White House officials responded that even if the accounts produced no more benefit than the traditional system, they would still be valuable.
"Even if I break even, we would argue I'm still better off because I own the money," a White House official said, speaking on the condition of anonymity. "If I die, it belongs to my estate. If I divorce, it's a marital asset. And it's protected from political risk. Government can't take it away."
It is still not clear how Bush's retooled system would work in total. The White House this week has chosen to discuss only a part of it, the private accounts.
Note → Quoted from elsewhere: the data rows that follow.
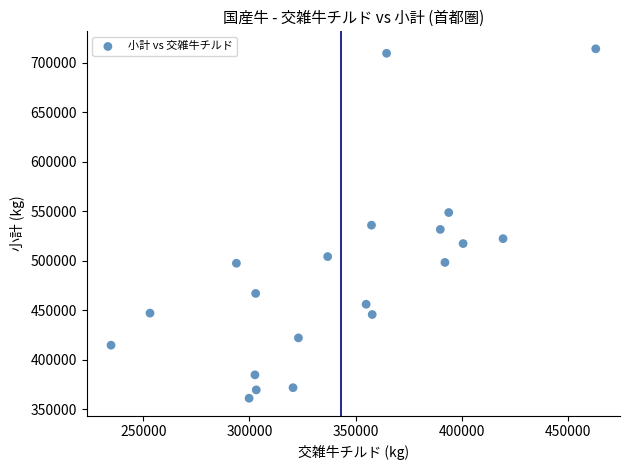

What is the range of X values (max minus min)?

228258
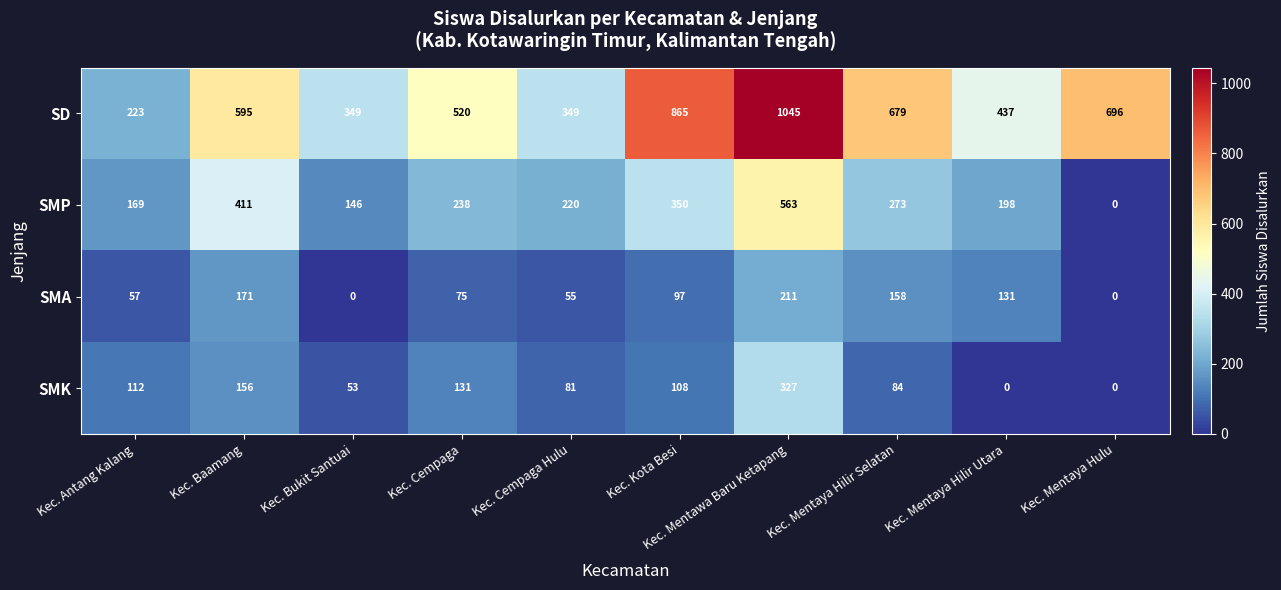

Which series changed the most between Kec. Antang Kalang and Kec. Mentaya Hulu?

SD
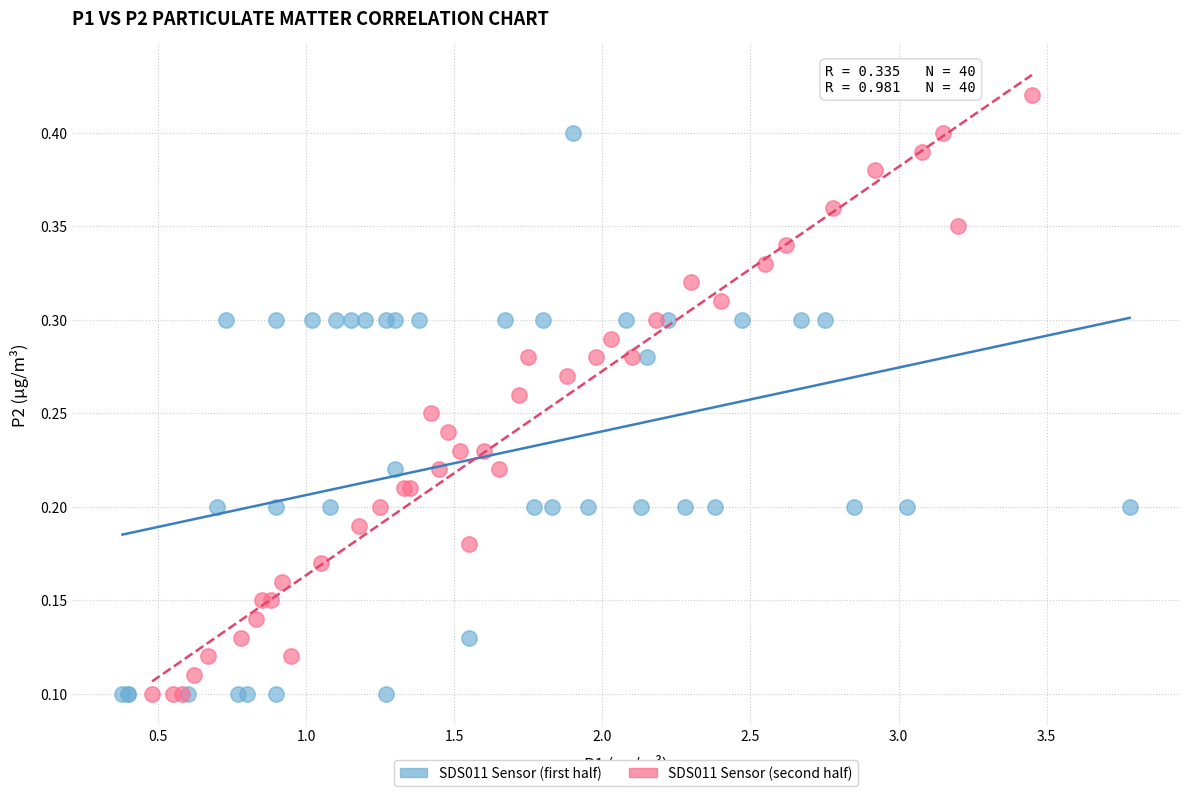

Which series has the largest Y range (max minus min)?

SDS011 Sensor (second half)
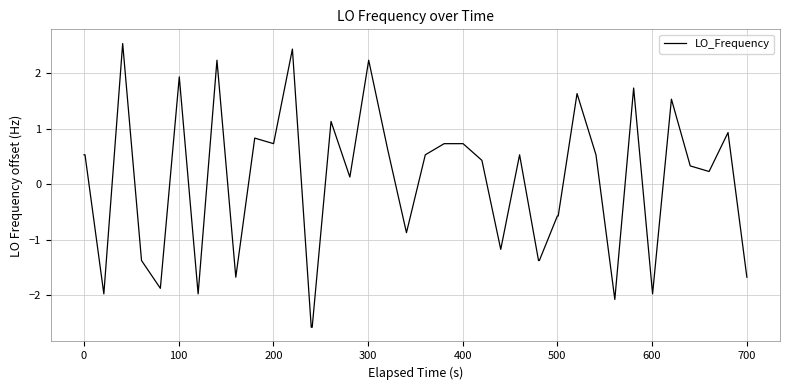

What is the smallest value displayed?

-2.6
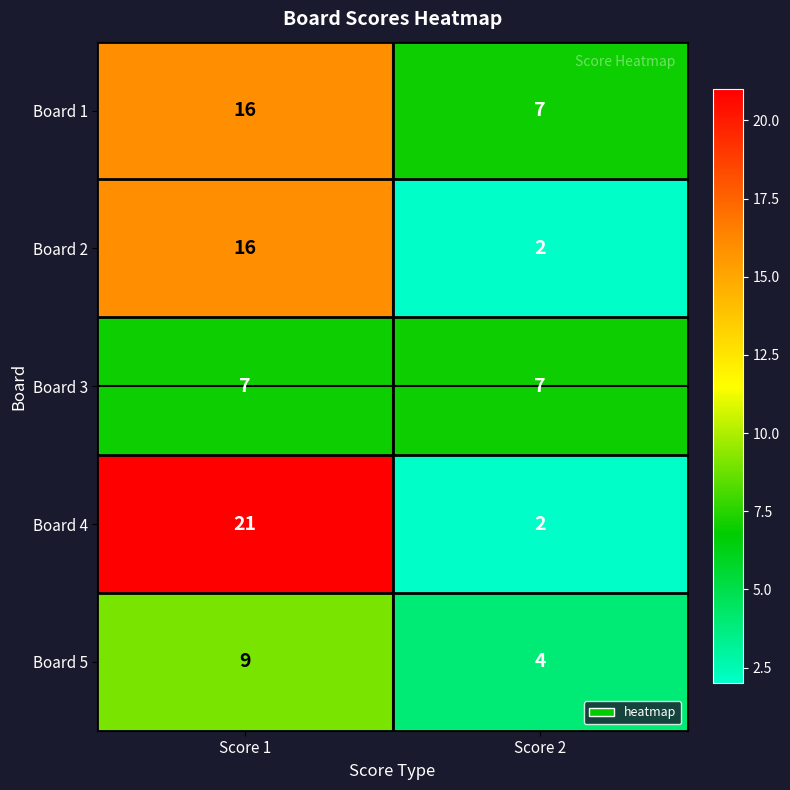

At which label is Board 1 closest to 11?

Score 2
But those accounts will not close the projected $3.7 trillion gap between Social Security benefits promised over the next 75 years and taxes expected to be collected. That gap would have to be closed through benefit cuts that have yet to be detailed.
Here is how the personal account system would work under the Bush plan:
If a worker set aside $1,000 a year for 43 years, and earned 4.6 percent annually on investments, the account would grow to $221,552 in today's dollars. That money would be the worker's upon retirement and would probably be paid out in increments of $15,952 a year, according to calculations by the Center for Budget and Policy Priorities, a liberal advocacy group. A White House calculation showed a smaller payout.
But guaranteed benefits over the worker's lifetime would be reduced by approximately $151,990 -- the amount the worker would have contributed to Social Security but instead contributed to his personal account, plus 3 percent interest above inflation. The remainder, $69,562, would be the increase in benefit the worker would receive over his lifetime above the level he would have received if he stayed in the traditional system. That sum -- expressed as an annual payout -- would total $5,008.
But that benefit gain could be substantially smaller. The Congressional Budget Office, Capitol Hill's official scorekeeper, factors out stock market risks to assume a 3.3 percent rate of return and then subtracts 0.3 percent for expected administrative costs on the account. Under that scenario, the full amount in a worker's account would be reduced dollar for dollar from his Social Security checks, for a net gain of zero.
If investments earned less than 3 percent a year above inflation, a worker would do worse in total benefits than he would have done in the traditional system.
In effect, said Democratic economist Peter R. Orszag of the Brookings Institution, the system works like a loan, in which the government grants workers four percentage points of their payroll tax to invest in stocks and bonds. The loan would have to be paid back with interest out of workers' monthly Social Security checks.
Robert Pozen, an investment executive who served on the president's 2001 Social Security commission, disputed that characterization. A worker is simply paying less into the system, so he gets less back.
"This is in no way a loan," Pozen said.
Supporters say the system is far better than the mechanism described by The Post. Between withdrawals from a personal account and a Social Security check, total benefits would be the same, whether the loan repayment comes from the account or from the guaranteed benefit. But by leaving the balance of the account untouched, the White House would impart a sense of ownership in the economy, said Stephen Moore, a conservative Bush supporter and author of a book on the president's "ownership society."
But opponents yesterday came out swinging. "This is like borrowing on a credit card to invest in the stock market," said Jason Furman, a former Clinton White House economist.